**ACTIVITY**: Recast the records as a Markdown table with the columns "Row" and "Line", from the start of the records through the line containing "Applying for". Number each line and skip blank lines and pictures.

**SOURCE MATERIAL**:

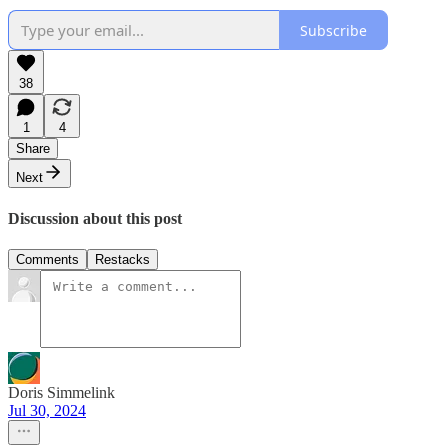
Subscribe
38
1
4
Share
Next
Discussion about this post
Comments
Restacks
Doris Simmelink
Jul 30, 2024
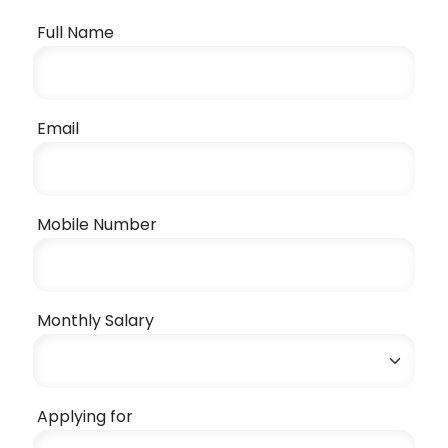
Full Name
Email
Mobile Number
Monthly Salary
Applying for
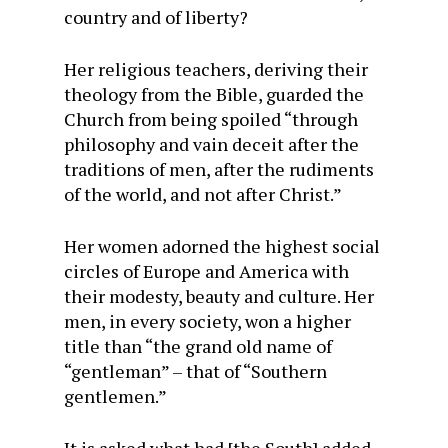
country and of liberty?
Her religious teachers, deriving their
theology from the Bible, guarded the
Church from being spoiled “through
philosophy and vain deceit after the
traditions of men, after the rudiments
of the world, and not after Christ.”
Her women adorned the highest social
circles of Europe and America with
their modesty, beauty and culture. Her
men, in every society, won a higher
title than “the grand old name of
“gentleman” – that of “Southern
gentlemen.”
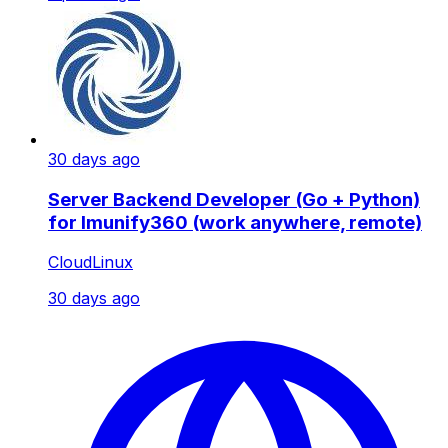
30 days ago
Server Backend Developer (Go + Python)
for Imunify360 (work anywhere, remote)
CloudLinux
30 days ago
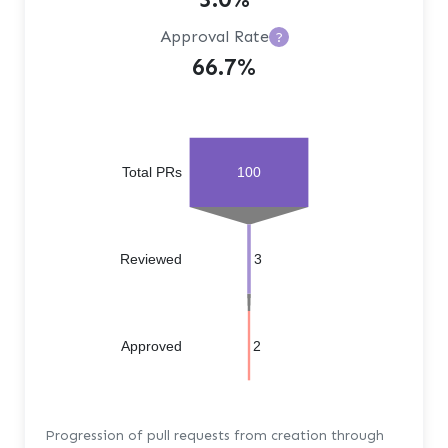
Approval Rate
?
66.7%
Total PRs
100
Reviewed
3
Approved
2
Progression of pull requests from creation through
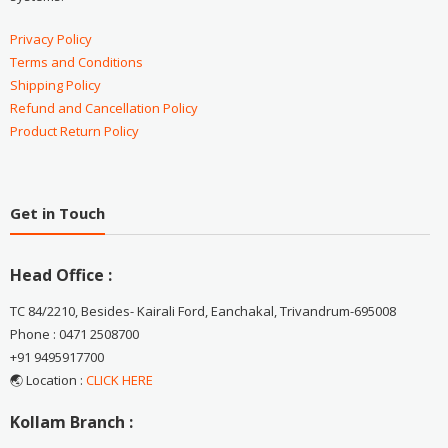
Privacy Policy
Terms and Conditions
Shipping Policy
Refund and Cancellation Policy
Product Return Policy
Get in Touch
Head Office :
TC 84/2210, Besides- Kairali Ford, Eanchakal, Trivandrum-695008
Phone : 0471 2508700
+91 9495917700
🌏 Location :
CLICK HERE
Kollam Branch :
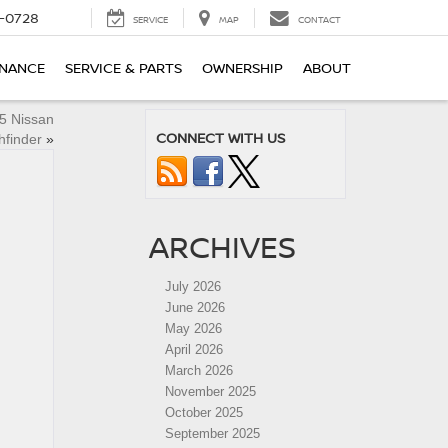
-0728
SERVICE
MAP
CONTACT
INANCE
SERVICE & PARTS
OWNERSHIP
ABOUT
25 Nissan
CONNECT WITH US
hfinder
»
ARCHIVES
July 2026
June 2026
May 2026
April 2026
March 2026
November 2025
October 2025
September 2025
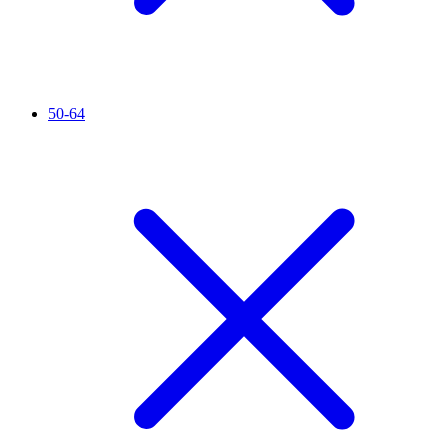
50-64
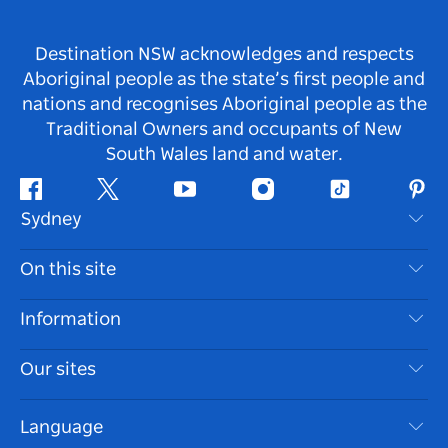
Destination NSW acknowledges and respects
Aboriginal people as the state’s first people and
nations and recognises Aboriginal people as the
Traditional Owners and occupants of New
South Wales land and water.
Facebook
Twitter
Youtube
Instagram
Tiktok
Pint
Sydney
Contact Us
On this site
Disclaimer
Destinations
Information
Privacy
Things To Do
Travel Information
Our sites
Cookie Notice
NSW Road Trips
Accessible Sydney
Terms of Use
VisitNSW.com
Events
Language
List your Business
Destination NSW Corporate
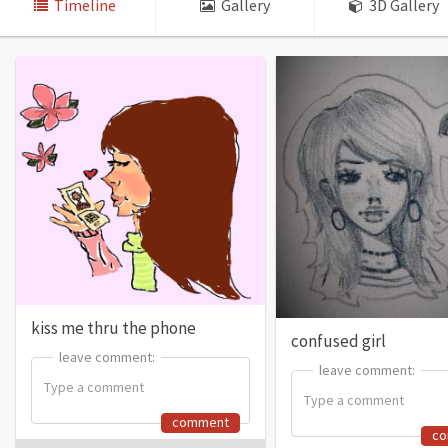
Timeline
Gallery
3D Gallery
kiss me thru the phone
confused girl
leave comment:
leave comment:
leave comment:
leave comment:
comment
c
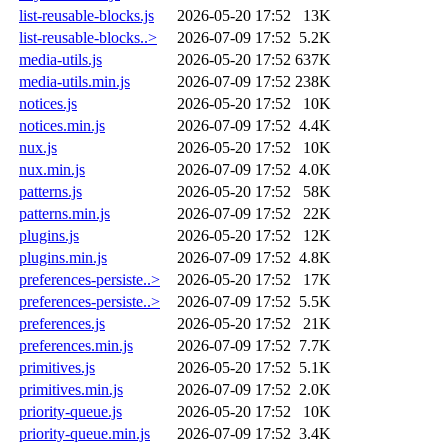
list-reusable-blocks.js
2026-05-20 17:52
13K
list-reusable-blocks..>
2026-07-09 17:52
5.2K
media-utils.js
2026-05-20 17:52
637K
media-utils.min.js
2026-07-09 17:52
238K
notices.js
2026-05-20 17:52
10K
notices.min.js
2026-07-09 17:52
4.4K
nux.js
2026-05-20 17:52
10K
nux.min.js
2026-07-09 17:52
4.0K
patterns.js
2026-05-20 17:52
58K
patterns.min.js
2026-07-09 17:52
22K
plugins.js
2026-05-20 17:52
12K
plugins.min.js
2026-07-09 17:52
4.8K
preferences-persiste..>
2026-05-20 17:52
17K
preferences-persiste..>
2026-07-09 17:52
5.5K
preferences.js
2026-05-20 17:52
21K
preferences.min.js
2026-07-09 17:52
7.7K
primitives.js
2026-05-20 17:52
5.1K
primitives.min.js
2026-07-09 17:52
2.0K
priority-queue.js
2026-05-20 17:52
10K
priority-queue.min.js
2026-07-09 17:52
3.4K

**EXERCISE OUTPUT**:
| Row | Line |
|---|---|
| 1 | Subscribe |
| 2 | 38 |
| 3 | 1 |
| 4 | 4 |
| 5 | Share |
| 6 | Next |
| 7 | Discussion about this post |
| 8 | Comments |
| 9 | Restacks |
| 10 | Doris Simmelink |
| 11 | Jul 30, 2024 |
| 12 | Full Name |
| 13 | Email |
| 14 | Mobile Number |
| 15 | Monthly Salary |
| 16 | Applying for |